Your instructions: Every line of the data below is to be given again as it appears, with the images removed.

Lens and sensor parameters:
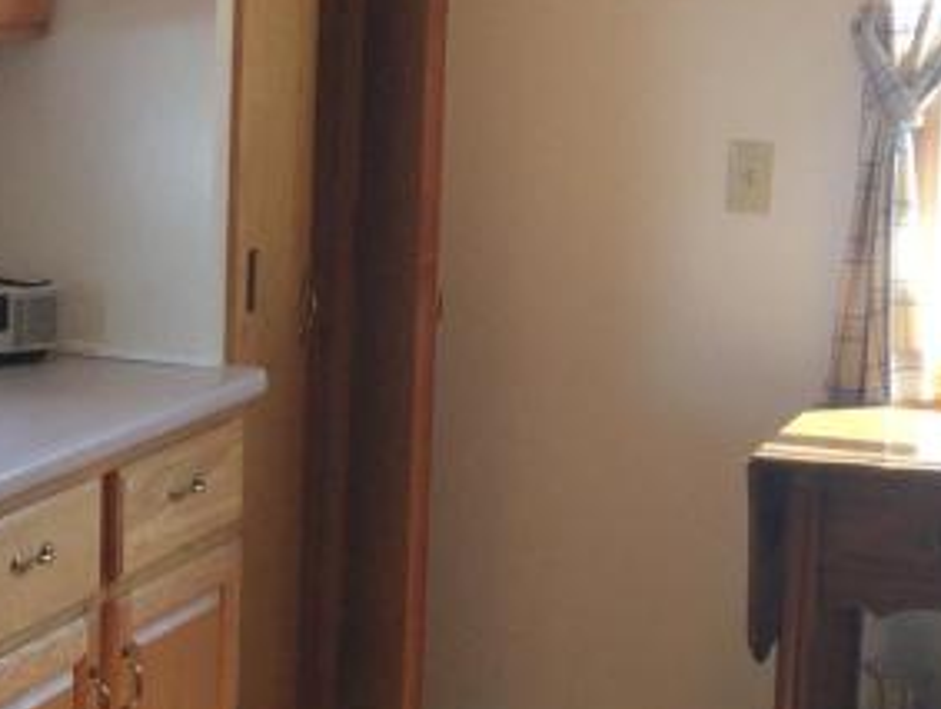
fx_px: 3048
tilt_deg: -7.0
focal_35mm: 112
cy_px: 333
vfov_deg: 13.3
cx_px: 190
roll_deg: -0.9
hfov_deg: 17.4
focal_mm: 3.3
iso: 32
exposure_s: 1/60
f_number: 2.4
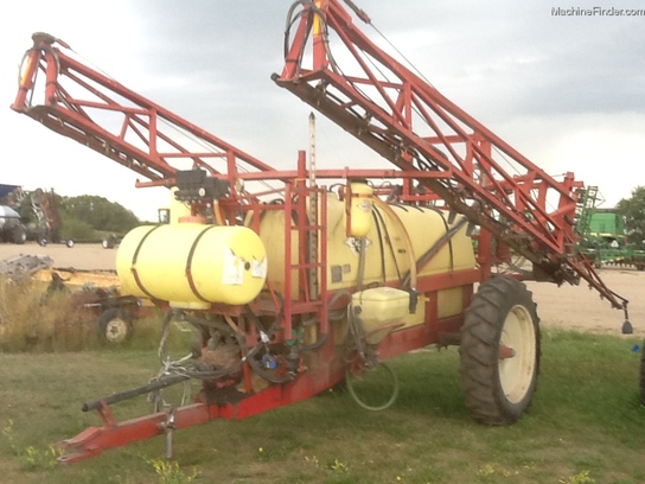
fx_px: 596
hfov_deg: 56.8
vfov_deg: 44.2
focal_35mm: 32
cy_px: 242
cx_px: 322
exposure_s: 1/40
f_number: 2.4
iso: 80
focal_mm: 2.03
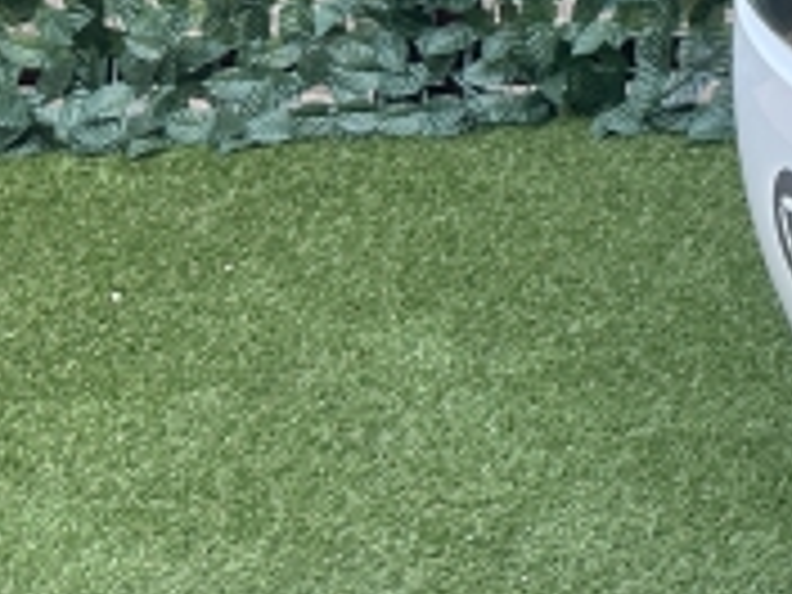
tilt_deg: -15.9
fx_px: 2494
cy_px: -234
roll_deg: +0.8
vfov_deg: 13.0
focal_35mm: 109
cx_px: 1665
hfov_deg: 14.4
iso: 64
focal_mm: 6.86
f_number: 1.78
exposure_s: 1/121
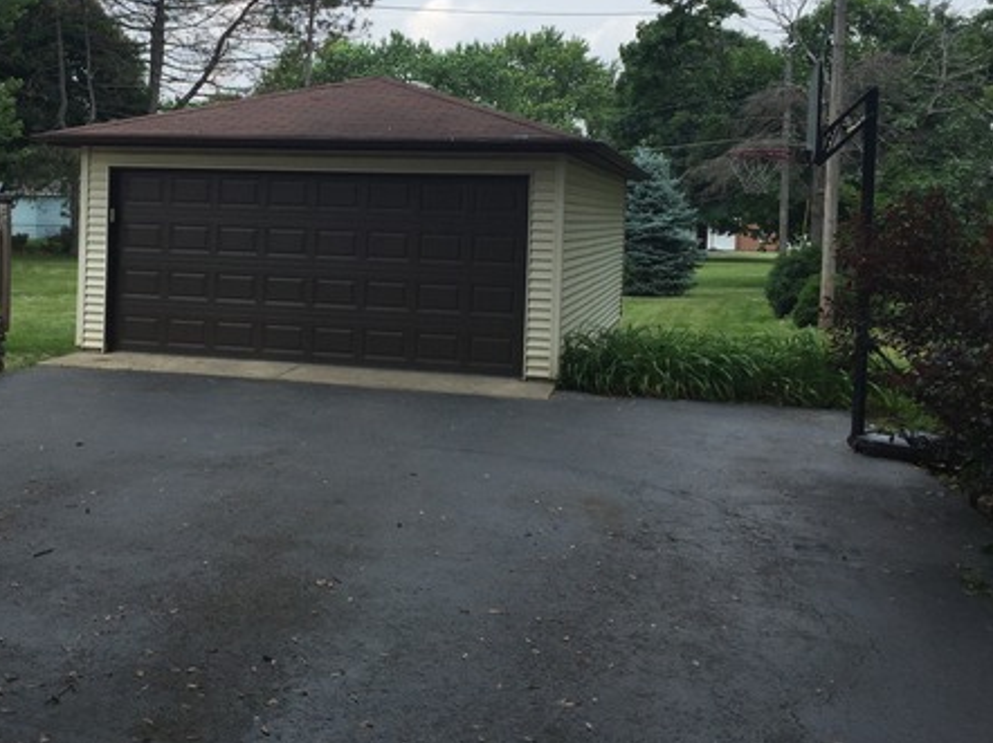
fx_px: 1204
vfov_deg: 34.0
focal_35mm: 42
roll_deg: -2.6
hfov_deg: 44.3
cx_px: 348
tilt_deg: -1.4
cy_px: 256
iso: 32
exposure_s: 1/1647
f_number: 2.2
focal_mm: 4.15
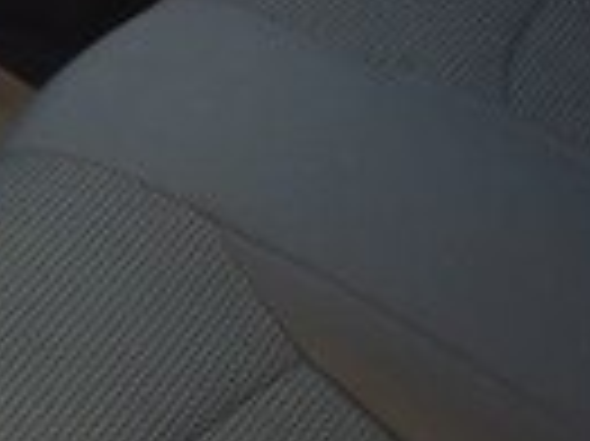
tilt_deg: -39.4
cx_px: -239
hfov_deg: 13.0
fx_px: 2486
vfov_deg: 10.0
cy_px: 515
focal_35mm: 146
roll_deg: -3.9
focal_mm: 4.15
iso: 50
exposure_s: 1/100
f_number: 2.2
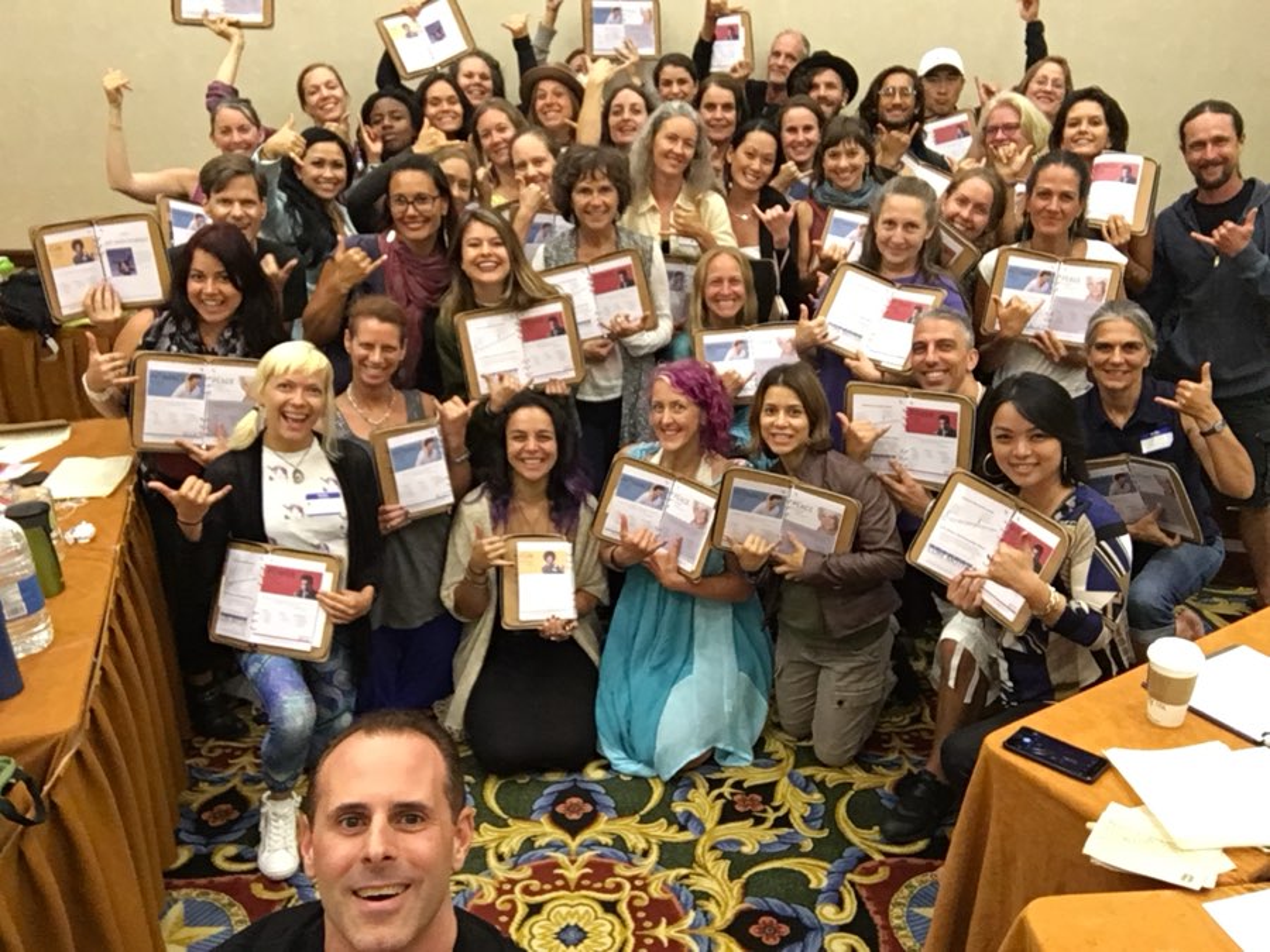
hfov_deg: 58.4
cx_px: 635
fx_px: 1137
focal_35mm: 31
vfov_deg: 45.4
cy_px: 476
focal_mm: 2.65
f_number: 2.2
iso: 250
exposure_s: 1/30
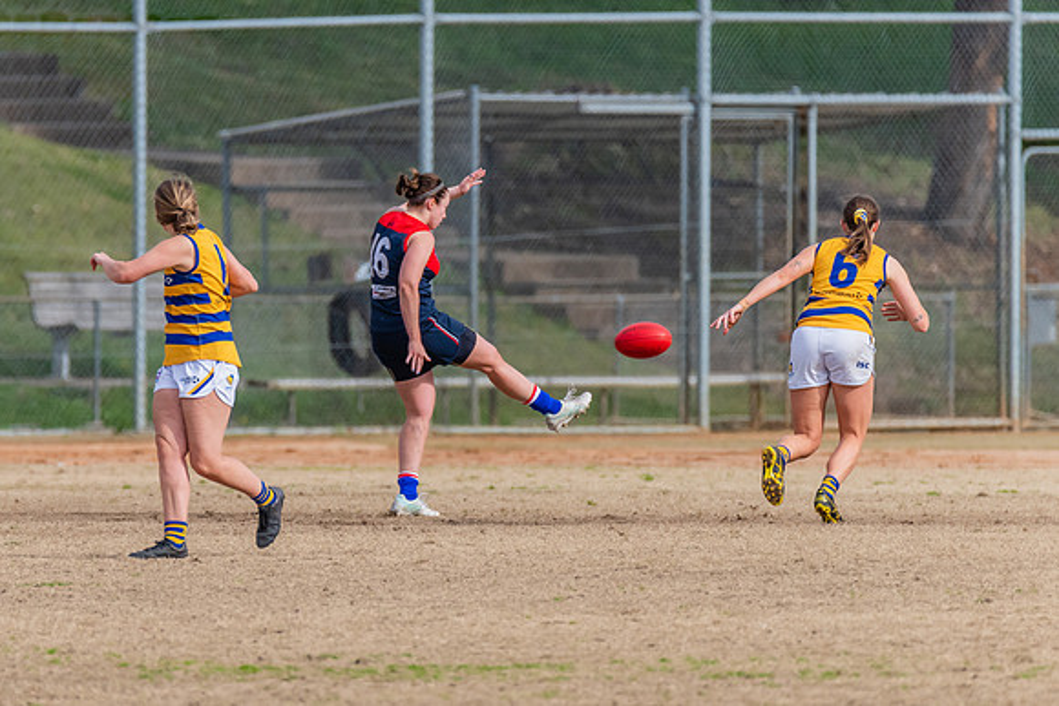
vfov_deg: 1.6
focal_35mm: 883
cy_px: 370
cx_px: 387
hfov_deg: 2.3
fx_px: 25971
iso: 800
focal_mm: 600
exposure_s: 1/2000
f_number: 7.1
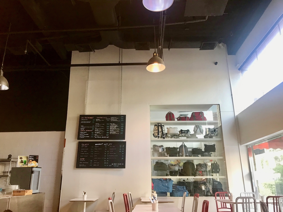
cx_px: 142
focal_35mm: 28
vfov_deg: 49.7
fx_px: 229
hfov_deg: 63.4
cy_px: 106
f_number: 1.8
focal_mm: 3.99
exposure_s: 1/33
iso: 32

Response box:
fx_px: 3048
tilt_deg: -7.0
focal_35mm: 112
cy_px: 333
vfov_deg: 13.3
cx_px: 190
roll_deg: -0.9
hfov_deg: 17.4
focal_mm: 3.3
iso: 32
exposure_s: 1/60
f_number: 2.4
fx_px: 596
hfov_deg: 56.8
vfov_deg: 44.2
focal_35mm: 32
cy_px: 242
cx_px: 322
exposure_s: 1/40
f_number: 2.4
iso: 80
focal_mm: 2.03
tilt_deg: -15.9
fx_px: 2494
cy_px: -234
roll_deg: +0.8
vfov_deg: 13.0
focal_35mm: 109
cx_px: 1665
hfov_deg: 14.4
iso: 64
focal_mm: 6.86
f_number: 1.78
exposure_s: 1/121
fx_px: 1204
vfov_deg: 34.0
focal_35mm: 42
roll_deg: -2.6
hfov_deg: 44.3
cx_px: 348
tilt_deg: -1.4
cy_px: 256
iso: 32
exposure_s: 1/1647
f_number: 2.2
focal_mm: 4.15
tilt_deg: -39.4
cx_px: -239
hfov_deg: 13.0
fx_px: 2486
vfov_deg: 10.0
cy_px: 515
focal_35mm: 146
roll_deg: -3.9
focal_mm: 4.15
iso: 50
exposure_s: 1/100
f_number: 2.2
hfov_deg: 58.4
cx_px: 635
fx_px: 1137
focal_35mm: 31
vfov_deg: 45.4
cy_px: 476
focal_mm: 2.65
f_number: 2.2
iso: 250
exposure_s: 1/30
vfov_deg: 1.6
focal_35mm: 883
cy_px: 370
cx_px: 387
hfov_deg: 2.3
fx_px: 25971
iso: 800
focal_mm: 600
exposure_s: 1/2000
f_number: 7.1
cx_px: 142
focal_35mm: 28
vfov_deg: 49.7
fx_px: 229
hfov_deg: 63.4
cy_px: 106
f_number: 1.8
focal_mm: 3.99
exposure_s: 1/33
iso: 32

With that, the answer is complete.